It's World Password Day again, a day we observe to reflect on our password habits, to learn more about securing our privacy and to outsmart increasingly-effective hacking tools.
On World Password Day, we take a look at how poor password hygiene impacts not only businesses and big data companies, but users themselves.
We have been through this before, and will be in the foreseeable future because no matter how much cyber-security experts, e-mail vendors and security firms harp on the evils of simple and easy-to-guess passwords, especially on World Password Day, a majority of internet users today are still using them, unmindful of the threats around the corner.

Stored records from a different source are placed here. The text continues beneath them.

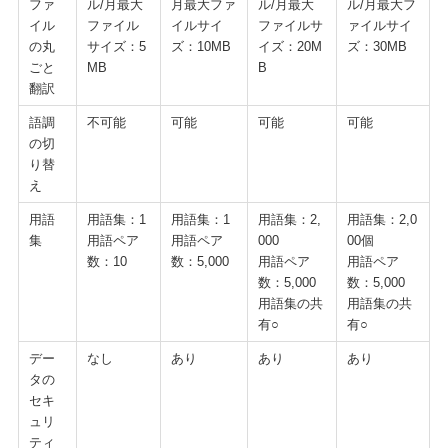
ファ
ル/月最大
月最大ファ
ル/月最大
ル/月最大フ
イル
ファイル
イルサイ
ファイルサ
ァイルサイ
の丸
サイズ：5
ズ：10MB
イズ：20M
ズ：30MB
ごと
MB
B
翻訳
語調
不可能
可能
可能
可能
の切
り替
え
用語
用語集：1
用語集：1
用語集：2,
用語集：2,0
集
用語ペア
用語ペア
000
00個
数：10
数：5,000
用語ペア
用語ペア
数：5,000
数：5,000
用語集の共
用語集の共
有○
有○
デー
なし
あり
あり
あり
タの
セキ
ュリ
ティ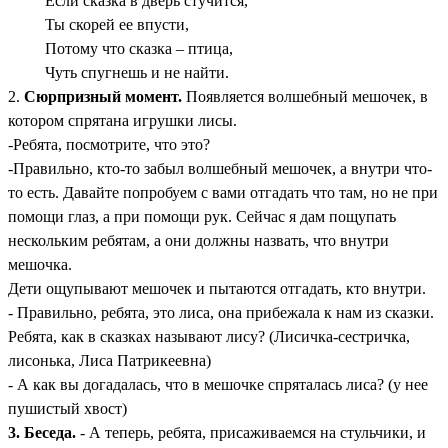
Если сказка в дверь стучится,
Ты скорей ее впусти,
Потому что сказка – птица,
Чуть спугнешь и не найти.
2.
Сюрпризный момент.
Появляется волшебный мешочек, в
котором спрятана игрушки лисы.
-Ребята, посмотрите, что это?
-Правильно, кто-то забыл волшебный мешочек, а внутри что-
то есть. Давайте попробуем с вами отгадать что там, но не при
помощи глаз, а при помощи рук. Сейчас я дам пощупать
нескольким ребятам, а они должны назвать, что внутри
мешочка.
Дети ощупывают мешочек и пытаются отгадать, кто внутри.
- Правильно, ребята, это лиса, она прибежала к нам из сказки.
Ребята, как в сказках называют лису? (Лисичка-сестричка,
лисонька, Лиса Патрикеевна)
- А как вы догадалась, что в мешочке спряталась лиса? (у нее
пушистый хвост)
3. Беседа.
- А теперь, ребята, присаживаемся на стульчики, и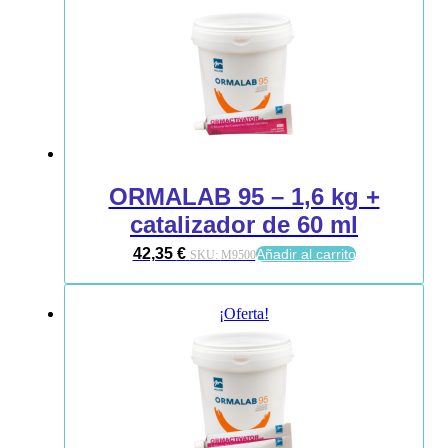
ORMALAB 95 – 1,6 kg +
catalizador de 60 ml
42,35
€
Añadir al carrito
SKU:
M9500
¡Oferta!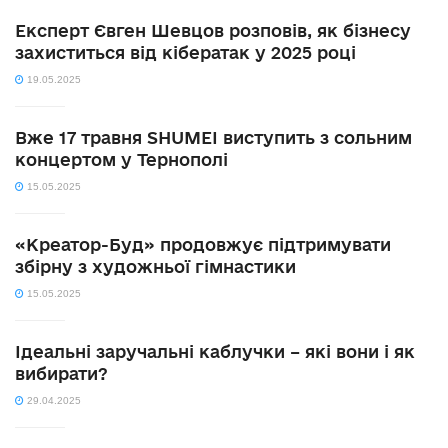
Експерт Євген Шевцов розповів, як бізнесу
захиститься від кібератак у 2025 році
19.05.2025
Вже 17 травня SHUMEI виступить з сольним
концертом у Тернополі
15.05.2025
«Креатор-Буд» продовжує підтримувати
збірну з художньої гімнастики
15.05.2025
Ідеальні заручальні каблучки – які вони і як
вибирати?
29.04.2025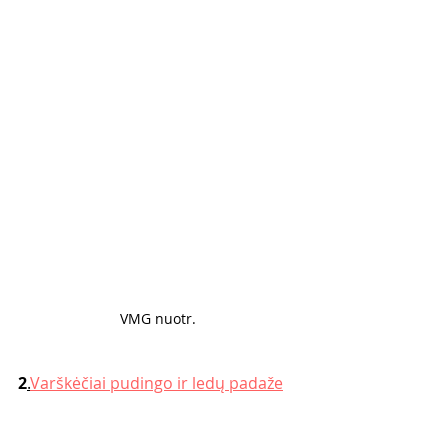
VMG nuotr. 
2
.
Varškėčiai pudingo ir ledų padaže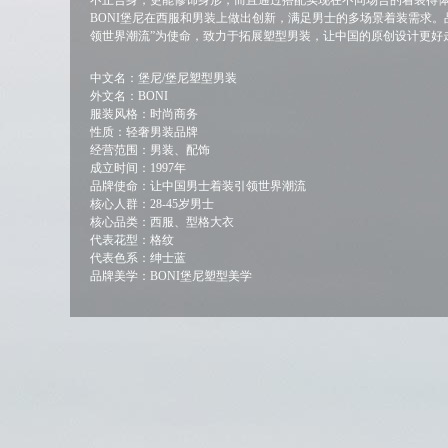
不止合身，更能修饰身形，而且通过搭配实现在不同场合的着装得
BONI堡尼在西服和男装上做出创新，满足男士的多场景着装需求。
领世界潮流”为使命，致力于拓展塑型男装，让中国的原创设计更好
中文名：堡尼/堡尼塑型男装
外文名：BONI
服装风格：时尚商务
性质：轻奢男装品牌
经营范围：男装、配饰
成立时间：1997年
品牌使命：让中国男士着装引领世界潮流
核心人群：28-45岁男士
核心品类：西服、型格大衣
代表花型：格纹
代表色系：绅士蓝
品牌美学：BONI堡尼塑型美学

So far this year, “123456" continues to be the most commonly used passwords in the world, signifying that the honeymoon period of hackers continues unabated. What's music to their ears is that other passwords like 123456789, Qwerty, 12345678, 111111, 1234567890, 1234567 and 123123 continue to remain the most popular choices among internet users, at the cost of other difficult-to-hack alphanumeric passwords. What's more worrying is that a bulk of internet users are using the same passwords for all their online accounts.
"Having the same password for all your accounts is like having a master key that fits any door – it's convenient for you, but extremely dangerous if that key gets into the wrong hands. If a hacker managed to crack one password, they could use it to hijack an email account, steal personal data and even target your family, friends and work. The most commonly used method for this is a phishing attack, where the hacker sends fake emails from your real account, pretending to be you," says Thomas Fischer, threat researcher and security advocate at Digital Guardian.
"Hackers are known to use something called a "brute-force attack", where they use a computer program to systematically check many combinations of common words and numbers, to guess a password. This means that the shorter and simpler a password is, the easier it is to crack using a brute-force. By using a longer, more complex “passphrase” instead of a password, we can make it exponentially harder for hackers to break. If a password takes too long to crack, hackers will simply move onto the next batch,” says Eduard Meelhuysen, Head of EMEA at Bitglass.
Password hygiene is no better in the UK than it is anywhere else in the world. According to a recent McAfee research, 50% of Brits are happy to share their passwords with others and that one in every three Brits writes down his/her password on paper. “People really need to get up to speed and start taking security seriously. Relaxed attitudes towards storing or securing passwords mean that they will be easy targets for cyber criminals who want to make a quick buck," said Nick Viney, Vice President of Consumer at McAfee.
With password hygiene not improving at all compared to previous years, those who are worried about internet security will continue to offer helpful advice on how to maintain strong passwords, how to ensure they are difficult to guess and how to keep complicated passwords without forgetting them.
"Password security used to be all about creating impossible passwords that were very difficult to remember, and now we do appreciate that it's much more important to create passwords that people are able to remember," said Professor Pam Briggs, chair in applied psychology at Northumbria University. She suggests users to choose three random words and put them together, making it easier to remember without writing it down.